5. The apparatus of claim 2, 3 or 4 wherein the sheet is a corrugated polymeric material
and the applicator means includes surface portions shaped for conformably engaging
the corrugations.
6. The apparatus of claim 1, 2, 3, 4 or 5 wherein the support member comprising a polymeric
substrate and the saturable layer comprises a sleeve of compressible material on the
support surface for conformably engaging the coatable surface of the sheet.
7. The apparatus of any preceding claim wherein the support member comprises at least
one elongated polymeric block.
8. The apparatus of claim 7 wherein the support member comprises a plurality of polymeric
blocks aligned with the direction of the sheet material from the inlet to the outlet.
9. The apparatus of claim 8 further including a support plate for supporting the polymeric
blocks in spaced apart adjacent relationship.
10. The apparatus of claim 7, 8 or 9 wherein the or each polymeric block is of nylon.
11. The apparatus of any preceding claim further comprising mans for adjusting engagement
of the support member against the sheet material.

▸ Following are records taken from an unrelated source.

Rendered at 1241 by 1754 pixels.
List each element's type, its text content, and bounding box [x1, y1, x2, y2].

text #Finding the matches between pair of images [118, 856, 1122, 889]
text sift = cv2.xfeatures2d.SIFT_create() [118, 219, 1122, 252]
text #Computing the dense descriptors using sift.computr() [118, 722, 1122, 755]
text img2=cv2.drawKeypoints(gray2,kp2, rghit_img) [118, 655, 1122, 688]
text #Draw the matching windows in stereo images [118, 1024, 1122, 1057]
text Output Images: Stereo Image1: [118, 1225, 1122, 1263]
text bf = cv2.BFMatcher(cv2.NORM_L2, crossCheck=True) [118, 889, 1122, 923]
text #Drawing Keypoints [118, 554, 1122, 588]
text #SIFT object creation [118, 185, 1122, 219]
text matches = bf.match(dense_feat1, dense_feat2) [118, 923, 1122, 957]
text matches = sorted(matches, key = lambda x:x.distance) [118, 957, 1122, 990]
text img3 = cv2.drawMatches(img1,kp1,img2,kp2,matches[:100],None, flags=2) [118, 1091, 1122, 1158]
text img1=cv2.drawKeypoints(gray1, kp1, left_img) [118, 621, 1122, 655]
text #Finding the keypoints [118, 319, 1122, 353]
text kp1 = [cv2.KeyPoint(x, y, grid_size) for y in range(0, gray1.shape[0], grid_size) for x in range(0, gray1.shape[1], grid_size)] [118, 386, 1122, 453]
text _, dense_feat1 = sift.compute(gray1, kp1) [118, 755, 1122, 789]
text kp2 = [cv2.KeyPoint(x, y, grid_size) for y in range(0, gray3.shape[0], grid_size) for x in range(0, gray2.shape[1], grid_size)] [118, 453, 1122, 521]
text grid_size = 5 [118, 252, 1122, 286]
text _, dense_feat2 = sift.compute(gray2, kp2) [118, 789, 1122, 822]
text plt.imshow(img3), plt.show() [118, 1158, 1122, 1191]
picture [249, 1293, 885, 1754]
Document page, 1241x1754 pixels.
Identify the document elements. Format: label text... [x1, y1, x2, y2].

12. The apparatus of any preceding claim wherein the saturable layer comprises a compressible
textile web.
13. The apparatus of any preceding claim wherein the coatable side is disposed in a downwardly
facing direction for facilitating drainage of excess coating material from the flooding
stream.
14. A method for depositing a curable liquid condensate coating of a selected thickness
free of visible optical defects onto at least one coatable surface of a transparent
sheet comprising the steps of:
movably carrying the sheet in a selected direction between with at least one coatable
side of the sheet;
engaging the coatable side of the sheet into contact with a saturable resilient
applicator means disposed transverse to the direction of motion;
directing a flooding stream of curable liquid onto the coatable side upstream of
the applicator means;
saturating said saturable applicator means with the flood of curable liquid directed
onto;
and carrying and wiping away excess curable liquid from the coatable surface by
engagement of the applicator against the sheet for coating the sheet with a layer
of a selected thickness without producing visible defects on the sheet.
15. The method of claim 14 further including disposing the coatable side in a downwardly
facing direction for facilitating draining away of excess coating material from the
flooding stream.
16. The method of claim 14 or 15 wherein the curable liquid comprises a liquid polymeric
material selected from the group consisting of polymers having free OH groups, melamines,
formaldehydes, acrylics, polyurethanes and polyols.